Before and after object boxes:
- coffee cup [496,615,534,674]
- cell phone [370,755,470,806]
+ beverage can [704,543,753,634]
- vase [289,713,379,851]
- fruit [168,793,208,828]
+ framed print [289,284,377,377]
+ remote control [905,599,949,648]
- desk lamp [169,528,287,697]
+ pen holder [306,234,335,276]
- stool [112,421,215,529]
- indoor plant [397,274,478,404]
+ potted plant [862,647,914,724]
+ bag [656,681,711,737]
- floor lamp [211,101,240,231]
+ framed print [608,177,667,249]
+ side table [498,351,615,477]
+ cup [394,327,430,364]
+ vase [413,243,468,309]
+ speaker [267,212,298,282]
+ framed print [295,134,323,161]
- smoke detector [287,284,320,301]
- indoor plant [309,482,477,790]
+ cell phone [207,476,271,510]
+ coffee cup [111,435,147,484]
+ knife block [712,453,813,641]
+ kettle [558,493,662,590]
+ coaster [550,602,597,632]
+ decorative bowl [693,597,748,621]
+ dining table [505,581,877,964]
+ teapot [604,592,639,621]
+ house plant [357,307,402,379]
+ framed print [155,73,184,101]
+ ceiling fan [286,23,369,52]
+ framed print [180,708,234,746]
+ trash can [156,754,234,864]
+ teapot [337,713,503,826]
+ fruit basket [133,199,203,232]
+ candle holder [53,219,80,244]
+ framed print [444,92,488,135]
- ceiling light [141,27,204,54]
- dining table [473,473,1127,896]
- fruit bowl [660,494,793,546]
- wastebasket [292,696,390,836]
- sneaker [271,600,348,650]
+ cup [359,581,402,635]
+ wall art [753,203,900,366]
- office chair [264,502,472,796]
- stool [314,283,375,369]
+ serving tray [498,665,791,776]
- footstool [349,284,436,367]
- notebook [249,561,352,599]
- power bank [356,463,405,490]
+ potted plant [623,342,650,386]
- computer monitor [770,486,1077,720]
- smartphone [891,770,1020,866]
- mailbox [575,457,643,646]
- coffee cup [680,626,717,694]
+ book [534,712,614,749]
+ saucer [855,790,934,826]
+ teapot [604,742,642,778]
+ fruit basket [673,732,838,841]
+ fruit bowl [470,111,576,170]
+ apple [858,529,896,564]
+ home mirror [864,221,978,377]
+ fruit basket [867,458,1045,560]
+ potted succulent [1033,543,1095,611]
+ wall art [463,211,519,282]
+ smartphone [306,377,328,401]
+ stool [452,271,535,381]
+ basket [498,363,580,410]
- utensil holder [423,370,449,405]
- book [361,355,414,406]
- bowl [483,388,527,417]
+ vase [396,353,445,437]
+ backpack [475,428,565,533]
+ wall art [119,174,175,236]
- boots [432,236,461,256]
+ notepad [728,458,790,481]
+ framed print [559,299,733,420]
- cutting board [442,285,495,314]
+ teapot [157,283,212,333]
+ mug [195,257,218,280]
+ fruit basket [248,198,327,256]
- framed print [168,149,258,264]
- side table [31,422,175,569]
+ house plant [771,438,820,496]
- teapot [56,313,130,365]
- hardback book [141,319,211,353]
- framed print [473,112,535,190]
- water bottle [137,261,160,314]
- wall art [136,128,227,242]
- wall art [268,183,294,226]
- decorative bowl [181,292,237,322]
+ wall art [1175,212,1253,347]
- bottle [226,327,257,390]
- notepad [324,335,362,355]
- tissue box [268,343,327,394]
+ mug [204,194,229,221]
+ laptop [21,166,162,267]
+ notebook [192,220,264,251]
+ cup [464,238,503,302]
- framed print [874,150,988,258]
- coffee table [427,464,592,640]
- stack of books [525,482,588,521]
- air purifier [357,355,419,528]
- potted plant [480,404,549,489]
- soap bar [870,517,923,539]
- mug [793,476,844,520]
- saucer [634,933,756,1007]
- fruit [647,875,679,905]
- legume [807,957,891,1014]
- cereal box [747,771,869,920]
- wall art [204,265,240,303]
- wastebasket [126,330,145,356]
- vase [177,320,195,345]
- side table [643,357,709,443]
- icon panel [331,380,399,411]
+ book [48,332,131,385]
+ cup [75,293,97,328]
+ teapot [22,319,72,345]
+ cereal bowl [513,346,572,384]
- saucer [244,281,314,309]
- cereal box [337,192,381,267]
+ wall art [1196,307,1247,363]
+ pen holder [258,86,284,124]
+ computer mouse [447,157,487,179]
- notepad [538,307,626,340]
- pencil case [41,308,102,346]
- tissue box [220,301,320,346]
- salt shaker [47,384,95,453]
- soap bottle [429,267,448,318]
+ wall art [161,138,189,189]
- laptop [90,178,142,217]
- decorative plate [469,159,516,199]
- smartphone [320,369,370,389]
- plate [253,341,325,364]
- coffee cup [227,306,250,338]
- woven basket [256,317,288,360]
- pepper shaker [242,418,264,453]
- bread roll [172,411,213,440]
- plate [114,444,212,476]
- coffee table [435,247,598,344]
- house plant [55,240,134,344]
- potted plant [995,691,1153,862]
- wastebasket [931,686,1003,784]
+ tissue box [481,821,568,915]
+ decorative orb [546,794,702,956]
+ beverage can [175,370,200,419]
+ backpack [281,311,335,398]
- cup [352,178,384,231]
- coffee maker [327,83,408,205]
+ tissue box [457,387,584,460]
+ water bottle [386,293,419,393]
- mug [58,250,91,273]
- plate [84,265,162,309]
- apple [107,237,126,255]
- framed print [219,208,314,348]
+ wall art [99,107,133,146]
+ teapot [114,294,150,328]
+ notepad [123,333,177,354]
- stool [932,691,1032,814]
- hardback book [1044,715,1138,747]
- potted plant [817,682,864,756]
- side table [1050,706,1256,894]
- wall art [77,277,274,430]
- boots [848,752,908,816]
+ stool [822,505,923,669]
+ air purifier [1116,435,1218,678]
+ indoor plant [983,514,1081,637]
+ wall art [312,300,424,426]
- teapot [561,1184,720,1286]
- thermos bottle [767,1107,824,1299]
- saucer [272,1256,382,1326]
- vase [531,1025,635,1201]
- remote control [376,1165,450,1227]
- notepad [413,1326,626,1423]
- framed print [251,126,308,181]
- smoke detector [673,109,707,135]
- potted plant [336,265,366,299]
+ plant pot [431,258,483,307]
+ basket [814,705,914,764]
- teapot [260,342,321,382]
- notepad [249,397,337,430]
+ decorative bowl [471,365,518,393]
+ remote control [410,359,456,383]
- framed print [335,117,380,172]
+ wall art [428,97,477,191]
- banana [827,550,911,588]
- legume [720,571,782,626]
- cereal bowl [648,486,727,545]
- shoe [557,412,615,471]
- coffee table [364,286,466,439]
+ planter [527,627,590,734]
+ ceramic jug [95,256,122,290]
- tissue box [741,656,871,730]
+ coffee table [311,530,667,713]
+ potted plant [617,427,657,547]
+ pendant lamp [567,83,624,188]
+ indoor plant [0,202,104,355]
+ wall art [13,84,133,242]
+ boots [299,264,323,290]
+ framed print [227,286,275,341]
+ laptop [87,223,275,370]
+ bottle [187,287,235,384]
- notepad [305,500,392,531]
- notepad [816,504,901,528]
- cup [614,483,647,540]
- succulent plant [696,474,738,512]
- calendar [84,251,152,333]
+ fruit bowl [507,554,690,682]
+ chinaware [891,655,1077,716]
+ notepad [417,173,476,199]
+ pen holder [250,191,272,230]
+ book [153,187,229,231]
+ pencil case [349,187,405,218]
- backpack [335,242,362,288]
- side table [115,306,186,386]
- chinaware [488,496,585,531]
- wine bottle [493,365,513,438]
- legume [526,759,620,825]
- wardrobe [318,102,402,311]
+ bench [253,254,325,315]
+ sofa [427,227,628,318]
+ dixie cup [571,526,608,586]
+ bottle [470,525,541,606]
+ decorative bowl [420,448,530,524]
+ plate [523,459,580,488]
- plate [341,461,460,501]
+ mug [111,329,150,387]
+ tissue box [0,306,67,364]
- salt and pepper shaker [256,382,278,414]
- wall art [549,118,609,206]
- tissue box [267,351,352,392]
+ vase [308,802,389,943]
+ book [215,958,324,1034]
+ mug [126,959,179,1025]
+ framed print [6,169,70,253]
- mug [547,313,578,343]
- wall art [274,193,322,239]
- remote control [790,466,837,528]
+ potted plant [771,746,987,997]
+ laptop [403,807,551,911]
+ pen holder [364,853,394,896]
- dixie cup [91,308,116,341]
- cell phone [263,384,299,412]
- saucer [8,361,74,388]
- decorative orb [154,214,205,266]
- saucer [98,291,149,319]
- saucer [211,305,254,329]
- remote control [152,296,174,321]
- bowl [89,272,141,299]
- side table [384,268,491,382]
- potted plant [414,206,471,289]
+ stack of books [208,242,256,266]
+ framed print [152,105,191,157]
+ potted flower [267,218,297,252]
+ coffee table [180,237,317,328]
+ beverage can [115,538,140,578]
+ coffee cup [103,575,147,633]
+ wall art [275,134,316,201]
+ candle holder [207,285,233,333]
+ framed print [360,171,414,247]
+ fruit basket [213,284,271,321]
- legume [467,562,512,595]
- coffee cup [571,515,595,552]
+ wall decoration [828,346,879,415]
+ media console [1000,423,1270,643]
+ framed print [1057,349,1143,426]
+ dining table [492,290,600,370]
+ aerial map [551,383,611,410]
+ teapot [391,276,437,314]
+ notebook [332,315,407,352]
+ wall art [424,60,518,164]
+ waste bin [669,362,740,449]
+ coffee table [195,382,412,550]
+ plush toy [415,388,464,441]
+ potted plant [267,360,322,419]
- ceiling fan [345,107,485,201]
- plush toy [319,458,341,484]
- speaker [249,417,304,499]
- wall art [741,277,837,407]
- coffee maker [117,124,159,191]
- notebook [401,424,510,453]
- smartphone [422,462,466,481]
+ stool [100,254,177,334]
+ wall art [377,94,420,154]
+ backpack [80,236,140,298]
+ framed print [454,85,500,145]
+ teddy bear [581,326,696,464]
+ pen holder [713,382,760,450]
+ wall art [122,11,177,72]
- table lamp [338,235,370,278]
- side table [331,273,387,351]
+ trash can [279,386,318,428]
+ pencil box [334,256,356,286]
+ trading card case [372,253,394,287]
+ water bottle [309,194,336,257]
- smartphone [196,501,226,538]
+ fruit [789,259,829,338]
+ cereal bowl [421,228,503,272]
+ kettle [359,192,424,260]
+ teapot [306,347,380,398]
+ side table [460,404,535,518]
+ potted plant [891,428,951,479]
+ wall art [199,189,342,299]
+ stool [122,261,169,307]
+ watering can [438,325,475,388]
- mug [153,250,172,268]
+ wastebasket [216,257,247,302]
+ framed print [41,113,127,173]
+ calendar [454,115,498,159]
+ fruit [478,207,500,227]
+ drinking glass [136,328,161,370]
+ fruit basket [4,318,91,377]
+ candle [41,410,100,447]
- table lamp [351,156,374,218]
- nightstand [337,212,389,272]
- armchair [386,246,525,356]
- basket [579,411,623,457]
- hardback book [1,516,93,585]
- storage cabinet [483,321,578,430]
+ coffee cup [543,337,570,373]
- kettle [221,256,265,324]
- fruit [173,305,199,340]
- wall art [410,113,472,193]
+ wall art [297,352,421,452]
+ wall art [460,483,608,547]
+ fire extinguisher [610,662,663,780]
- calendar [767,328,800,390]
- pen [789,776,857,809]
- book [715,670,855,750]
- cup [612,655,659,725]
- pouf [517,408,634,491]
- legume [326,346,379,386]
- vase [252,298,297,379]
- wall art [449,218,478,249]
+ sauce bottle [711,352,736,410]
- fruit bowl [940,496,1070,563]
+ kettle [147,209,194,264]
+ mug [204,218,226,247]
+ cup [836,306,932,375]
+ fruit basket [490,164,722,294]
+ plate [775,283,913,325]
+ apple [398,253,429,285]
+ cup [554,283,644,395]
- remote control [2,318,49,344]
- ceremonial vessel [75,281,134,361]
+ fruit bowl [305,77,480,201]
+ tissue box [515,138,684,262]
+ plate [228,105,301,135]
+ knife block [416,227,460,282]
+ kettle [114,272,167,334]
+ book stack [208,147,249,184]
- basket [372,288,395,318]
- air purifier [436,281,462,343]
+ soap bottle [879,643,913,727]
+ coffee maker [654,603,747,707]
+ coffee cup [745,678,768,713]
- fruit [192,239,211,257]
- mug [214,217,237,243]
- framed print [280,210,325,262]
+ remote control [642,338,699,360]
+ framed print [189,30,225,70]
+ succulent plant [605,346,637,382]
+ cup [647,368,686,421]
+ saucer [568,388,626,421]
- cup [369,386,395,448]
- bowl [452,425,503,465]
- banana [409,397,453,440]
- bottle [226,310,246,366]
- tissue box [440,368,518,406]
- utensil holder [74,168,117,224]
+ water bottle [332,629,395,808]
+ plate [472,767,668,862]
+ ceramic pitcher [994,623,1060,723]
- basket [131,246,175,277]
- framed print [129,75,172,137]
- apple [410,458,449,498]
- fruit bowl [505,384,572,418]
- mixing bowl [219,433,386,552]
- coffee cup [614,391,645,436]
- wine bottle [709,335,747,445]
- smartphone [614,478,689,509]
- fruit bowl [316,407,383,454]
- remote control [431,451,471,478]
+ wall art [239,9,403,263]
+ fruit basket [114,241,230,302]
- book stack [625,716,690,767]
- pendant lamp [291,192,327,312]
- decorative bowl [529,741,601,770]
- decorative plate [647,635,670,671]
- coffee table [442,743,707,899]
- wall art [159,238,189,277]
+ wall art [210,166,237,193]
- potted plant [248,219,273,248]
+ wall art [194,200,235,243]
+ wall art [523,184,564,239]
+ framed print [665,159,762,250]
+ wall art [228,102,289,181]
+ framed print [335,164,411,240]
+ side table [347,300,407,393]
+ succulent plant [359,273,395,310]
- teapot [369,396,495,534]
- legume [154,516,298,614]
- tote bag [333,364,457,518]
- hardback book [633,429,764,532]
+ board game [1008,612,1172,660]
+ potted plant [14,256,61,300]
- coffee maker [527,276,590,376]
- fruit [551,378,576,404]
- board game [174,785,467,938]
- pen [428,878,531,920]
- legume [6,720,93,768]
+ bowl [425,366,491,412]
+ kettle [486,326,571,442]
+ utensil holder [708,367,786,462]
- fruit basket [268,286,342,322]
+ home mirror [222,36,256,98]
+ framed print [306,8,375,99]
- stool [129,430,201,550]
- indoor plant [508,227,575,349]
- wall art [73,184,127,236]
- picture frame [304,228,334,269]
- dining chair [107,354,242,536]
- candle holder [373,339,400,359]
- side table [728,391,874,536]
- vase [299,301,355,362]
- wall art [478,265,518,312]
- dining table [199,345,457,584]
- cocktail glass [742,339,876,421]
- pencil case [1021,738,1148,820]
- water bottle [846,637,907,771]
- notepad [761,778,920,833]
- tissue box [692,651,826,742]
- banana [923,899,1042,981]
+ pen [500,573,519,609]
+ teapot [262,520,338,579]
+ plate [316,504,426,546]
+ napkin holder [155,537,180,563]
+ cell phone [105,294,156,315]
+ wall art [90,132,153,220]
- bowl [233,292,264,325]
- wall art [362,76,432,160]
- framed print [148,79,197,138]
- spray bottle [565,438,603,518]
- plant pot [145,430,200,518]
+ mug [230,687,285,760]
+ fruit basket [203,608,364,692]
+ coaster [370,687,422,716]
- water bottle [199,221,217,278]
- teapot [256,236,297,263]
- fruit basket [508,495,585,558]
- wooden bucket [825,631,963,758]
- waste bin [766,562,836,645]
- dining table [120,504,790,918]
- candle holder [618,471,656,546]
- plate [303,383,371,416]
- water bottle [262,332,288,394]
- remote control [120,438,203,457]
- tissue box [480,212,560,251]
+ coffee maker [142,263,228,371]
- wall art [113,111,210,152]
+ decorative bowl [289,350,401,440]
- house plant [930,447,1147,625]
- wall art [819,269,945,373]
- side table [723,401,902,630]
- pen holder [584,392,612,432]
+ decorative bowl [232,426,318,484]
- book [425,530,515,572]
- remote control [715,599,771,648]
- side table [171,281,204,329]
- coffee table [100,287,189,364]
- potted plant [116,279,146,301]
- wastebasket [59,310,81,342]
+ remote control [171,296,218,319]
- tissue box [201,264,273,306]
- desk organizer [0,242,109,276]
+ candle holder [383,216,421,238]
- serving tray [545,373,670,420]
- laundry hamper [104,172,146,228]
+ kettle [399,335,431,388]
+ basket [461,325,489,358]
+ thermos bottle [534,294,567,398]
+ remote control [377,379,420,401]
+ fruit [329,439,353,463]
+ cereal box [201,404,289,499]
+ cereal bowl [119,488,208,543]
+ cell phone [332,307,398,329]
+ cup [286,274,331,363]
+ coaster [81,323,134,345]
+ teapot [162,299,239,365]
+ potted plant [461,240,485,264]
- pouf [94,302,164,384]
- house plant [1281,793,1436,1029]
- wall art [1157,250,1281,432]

**TASK DESCRIPTION**
Give again exactly, and only, the lines above starting at the one with "framed print [1057,349,1143,426]" and ending at the one with "coffee table [195,382,412,550]".

**ANSWER BOX**
+ framed print [1057,349,1143,426]
+ dining table [492,290,600,370]
+ aerial map [551,383,611,410]
+ teapot [391,276,437,314]
+ notebook [332,315,407,352]
+ wall art [424,60,518,164]
+ waste bin [669,362,740,449]
+ coffee table [195,382,412,550]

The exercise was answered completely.